If a line of the data below contains the string "brown", copy it into your answer.

(Spatial object tracking data)
--------------------

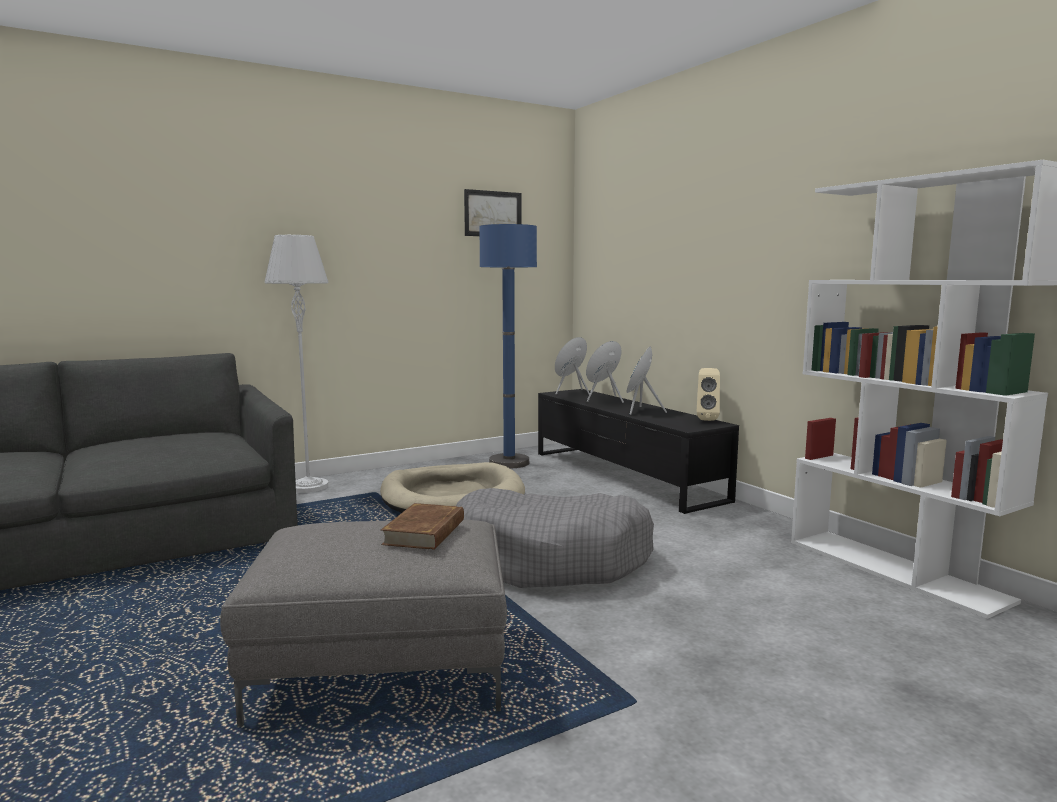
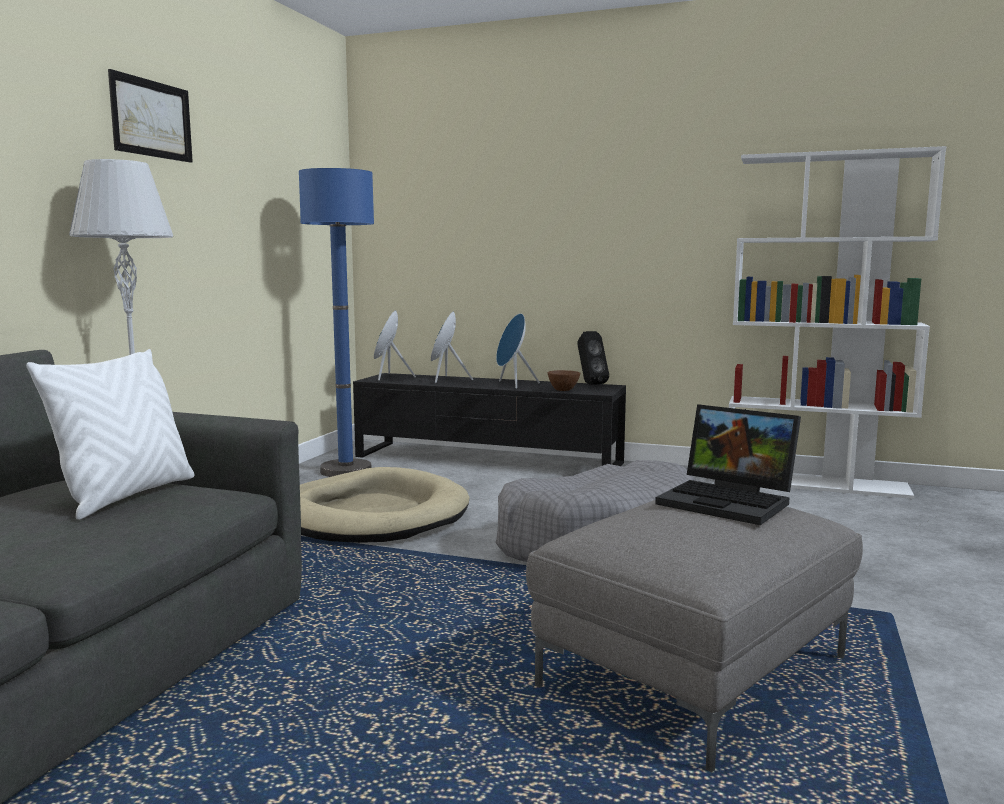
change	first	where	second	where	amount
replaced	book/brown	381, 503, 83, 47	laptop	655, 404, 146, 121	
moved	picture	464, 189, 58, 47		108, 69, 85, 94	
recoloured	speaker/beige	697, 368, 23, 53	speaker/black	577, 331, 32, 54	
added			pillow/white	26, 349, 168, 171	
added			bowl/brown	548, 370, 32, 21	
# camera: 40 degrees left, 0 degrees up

--------------------

• **FINISHED TASK**:
replaced	book/brown	381, 503, 83, 47	laptop	655, 404, 146, 121	
added			bowl/brown	548, 370, 32, 21	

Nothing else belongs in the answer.